YOUR ASSIGNMENT. Locate every line below that contains the string "does" and copy each one in full. Case counts.

LISTED ENTRIES.
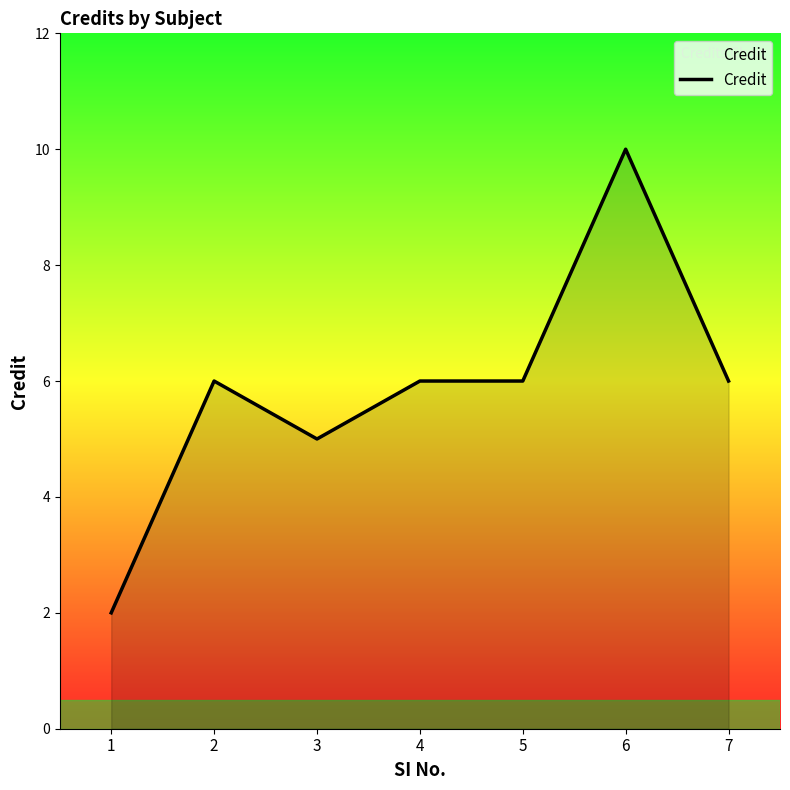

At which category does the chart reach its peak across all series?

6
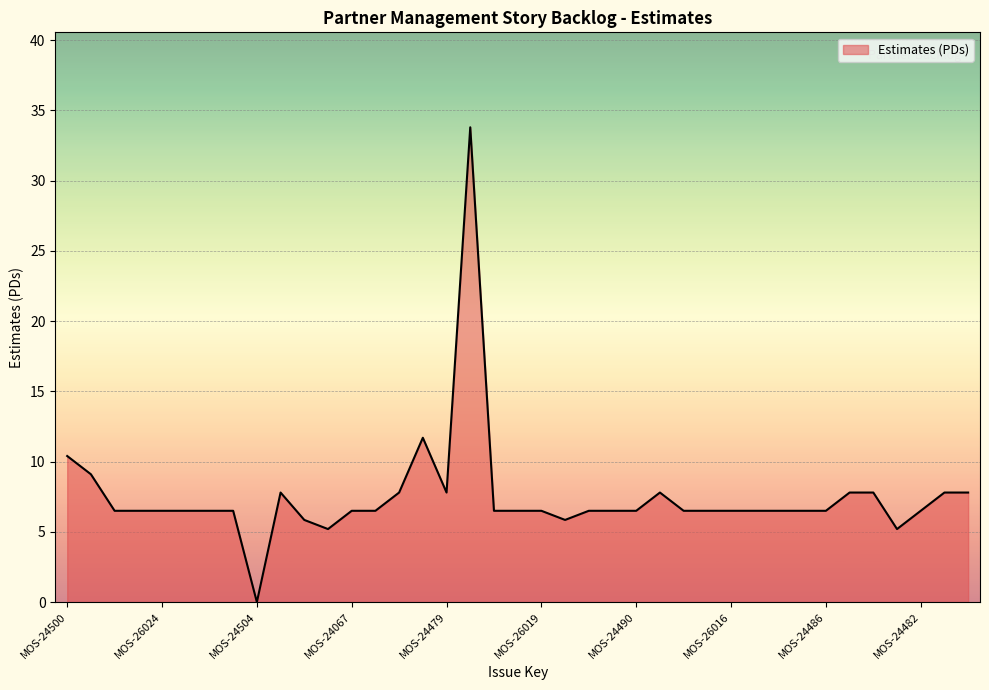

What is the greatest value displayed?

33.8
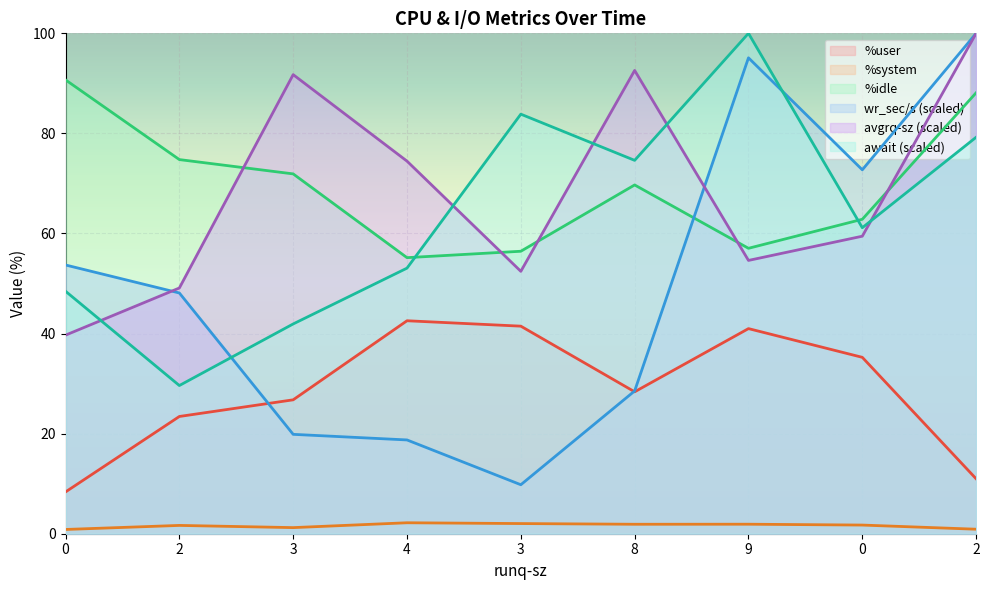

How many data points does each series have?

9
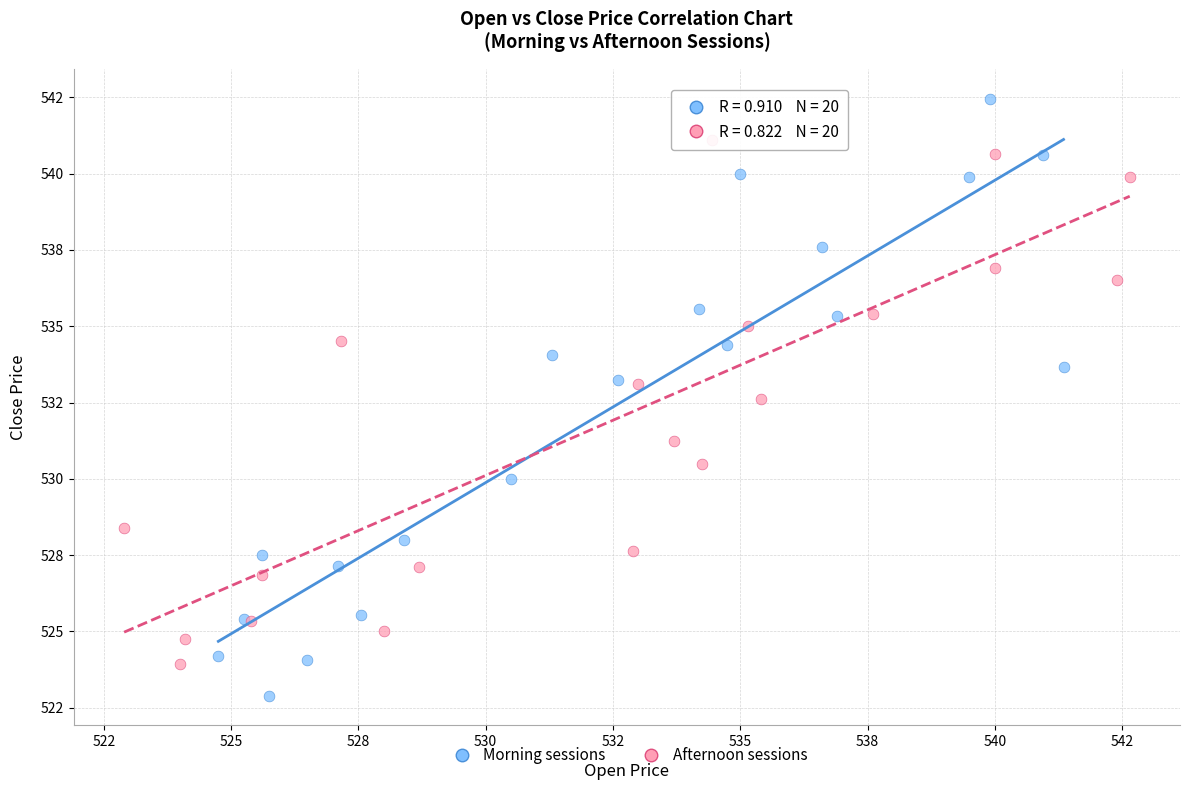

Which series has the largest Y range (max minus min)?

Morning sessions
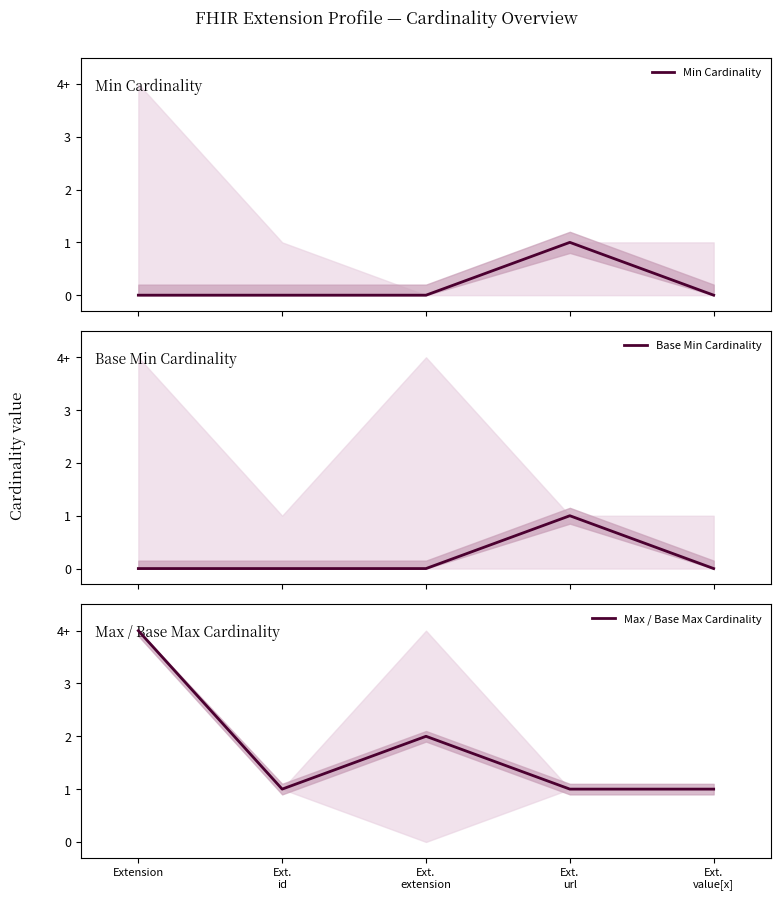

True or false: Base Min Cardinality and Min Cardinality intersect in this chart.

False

EXERCISE RESULT.
At which category does the chart reach its peak across all series?
How many data points does each series have?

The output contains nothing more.